The Census categories in America differentiate between Races and Ethnicities. With Hispanic being the only allowed ethnicity. This is because Hispanics can be pure European in ancestry or any amount of European, Native American or African.

It's especially ironic you use Hungarian as your example. Since the Magyars were originally East Asian Siberians. It's laughable for a Hungarian to talk about the dangers of race mixing.

Yeah, and I find that kind of odd, and refuse to answer that question. Apparently my state is about half and half hispanic and non-hispanic; hispanic is larger by far than non-hispanic white. This seems a little silly. "My abuela speaks Spanish, so I guess that's my ethnicity." Especially since it's asked as a yes/no question on forms, with no other options.

Come to think of it, I have heard "ethnic" used in a cultural adjacent way before -- "ethnic restaurants" serve food that can be traced back to a more specific culinary tradition than non-ethnic restaurants -- be that India or Ethiopia or Serbia or whatever, but are not regionally prevalent.
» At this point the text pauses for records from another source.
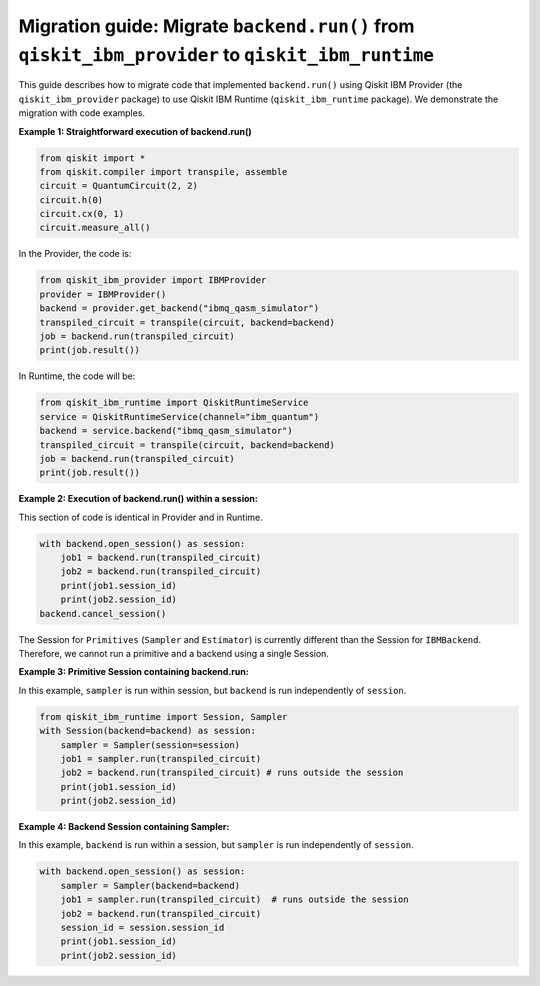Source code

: Migration guide: Migrate ``backend.run()`` from ``qiskit_ibm_provider`` to ``qiskit_ibm_runtime``
=====================================================================================

This guide describes how to migrate code that implemented ``backend.run()``
using Qiskit IBM Provider (the ``qiskit_ibm_provider`` package) to use
Qiskit IBM Runtime (``qiskit_ibm_runtime`` package).
We demonstrate the migration with code examples.

**Example 1: Straightforward execution of backend.run()**

.. code-block:: python

    from qiskit import *
    from qiskit.compiler import transpile, assemble
    circuit = QuantumCircuit(2, 2)
    circuit.h(0)
    circuit.cx(0, 1)
    circuit.measure_all()

In the Provider, the code is:

.. code-block:: python

    from qiskit_ibm_provider import IBMProvider
    provider = IBMProvider()
    backend = provider.get_backend("ibmq_qasm_simulator")
    transpiled_circuit = transpile(circuit, backend=backend)
    job = backend.run(transpiled_circuit)
    print(job.result())

In Runtime, the code will be:

.. code-block:: python

    from qiskit_ibm_runtime import QiskitRuntimeService
    service = QiskitRuntimeService(channel="ibm_quantum")
    backend = service.backend("ibmq_qasm_simulator")
    transpiled_circuit = transpile(circuit, backend=backend)
    job = backend.run(transpiled_circuit)
    print(job.result())

**Example 2: Execution of backend.run() within a session:**

This section of code is identical in Provider and in Runtime.

.. code-block:: python

    with backend.open_session() as session:
        job1 = backend.run(transpiled_circuit)
        job2 = backend.run(transpiled_circuit)
        print(job1.session_id)
        print(job2.session_id)
    backend.cancel_session()

The Session for ``Primitives`` (``Sampler`` and ``Estimator``) is currently different than
the Session for ``IBMBackend``. Therefore, we cannot run a primitive and a backend
using a single Session.

**Example 3: Primitive Session containing backend.run:**

In this example, ``sampler`` is run within session, but ``backend`` is run independently
of ``session``.

.. code-block:: python

    from qiskit_ibm_runtime import Session, Sampler
    with Session(backend=backend) as session:
        sampler = Sampler(session=session)
        job1 = sampler.run(transpiled_circuit)
        job2 = backend.run(transpiled_circuit) # runs outside the session
        print(job1.session_id)
        print(job2.session_id)

**Example 4: Backend Session containing Sampler:**

In this example, ``backend`` is run within a session, but ``sampler`` is run independently
of ``session``.

.. code-block:: python

    with backend.open_session() as session:
        sampler = Sampler(backend=backend)
        job1 = sampler.run(transpiled_circuit)  # runs outside the session
        job2 = backend.run(transpiled_circuit)
        session_id = session.session_id
        print(job1.session_id)
        print(job2.session_id)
American diners and Mexican restaurants are not ethnic in my region.

It's especially ironic you use Hungarian as your example.

I used it because the OP did -- I admittedly know nothing about Hungary, and they may well use different distinctions than Americans. If a Hungarian-American said they were ethnically Siberian, I would believe them.

The point is race is a legal term in the USA. It used to be the case up until the mid 20th century that only people of the 'white' race could be naturalized as citizens. There was a case brought against Finnish people who sought naturalization and eventually the judge ruled that they despite being originally of East Asian Siberian origin were of enough Nordic stock to be considered white to be naturalized as citizens.